When the amino acid aspartate475, which is located in the 11th transmembrane domain, was mutated to glutamate, the Km for TEA+ but not MPP+ was strongly decreased. Furthermore, the IC50 values for TBuA (tetrabutyl ammonium), TPrA (tetrapropylammonium), and TPeA (tetrapentylammonium), which are inhibitors of rat Oct1, were also decreased. These findings indicated that aspartate475 is involved in binding of TEA+,TBuA, TPrA, and TPeA (Gorboulev et al., 1999).

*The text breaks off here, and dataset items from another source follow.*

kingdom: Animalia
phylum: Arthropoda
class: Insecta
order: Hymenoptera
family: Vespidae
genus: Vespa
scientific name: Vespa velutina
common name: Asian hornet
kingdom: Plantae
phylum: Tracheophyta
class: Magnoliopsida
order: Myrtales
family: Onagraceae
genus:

Further studies revealed that in the outward-facing conformation of rat Oct1, TEA+ and MPP+ share common binding domains (Popp et al., 2005). The Km value for both substrates was reduced after tryptophan218 and tyrosine222 were mutated to tyrosine and leucine, respectively. In contrast, mutagenesis experiments revealed only a decreased Km
value for MPP+ when tyrosine226 was mutated to alanine suggesting involvement of tyrosine226 in MPP+ but not TEA+ transport (Popp et al., 2005). These findings suggested that different substrates do not have identical but rather overlapping binding sites allowing poly-specificity of rat Oct1.
The extracellular loop of OCT1 is involved in oligomerization of rOct1 (Keller et al., 2011). The oligomerization of the transporter is pivotal for its membrane localization.
Disulfide bonds in the extracellular loop mediate its structural integrity and are essential for transporter oligomerization. However, oligomerization is not required for Oct1 function as no differences between oligomerized and non-oligomerized transporters in substrate affinity were observed (Keller et al., 2011). Moreover, each monomer of the oligomer complex seems to transport its bound substrate independent of the other one. The uptake for TEA+ was reduced when the extracellular domain of rat Oct1 was replaced by the extracellular domain of rat Oct2 or Oat1, underlining its importance for transport function (Keller et al., 2011). Also for hOCT2 the importance of cysteines in the extracellular loop in protein folding, oligomerization and hence correct plasma membrane localization was shown before (Brast et al., 2012).
Concerning short term regulation of OCT1 function, the big intracellular loop between the 6th and the 7th transmembrane domain comprises putative protein kinase C (PKC) phosphorylation sites suggesting protein kinase mediated regulation of OCT1 (Gorboulev
et al., 1997; Mehrens et al., 2000). In rat Oct1 the uptake of ASP+ was stimulated by protein kinase C after phosphorylation of a serine residue in Oct1. Furthermore, the affinity of rat Oct 1 for TEA+ increased after PKC stimulation (Mehrens et al., 2000). But as in the study of Mehrens et al. an antibody-specific for serine phosphorylation was used, it was not possible to specify the exact serine residue that was phosphorylated.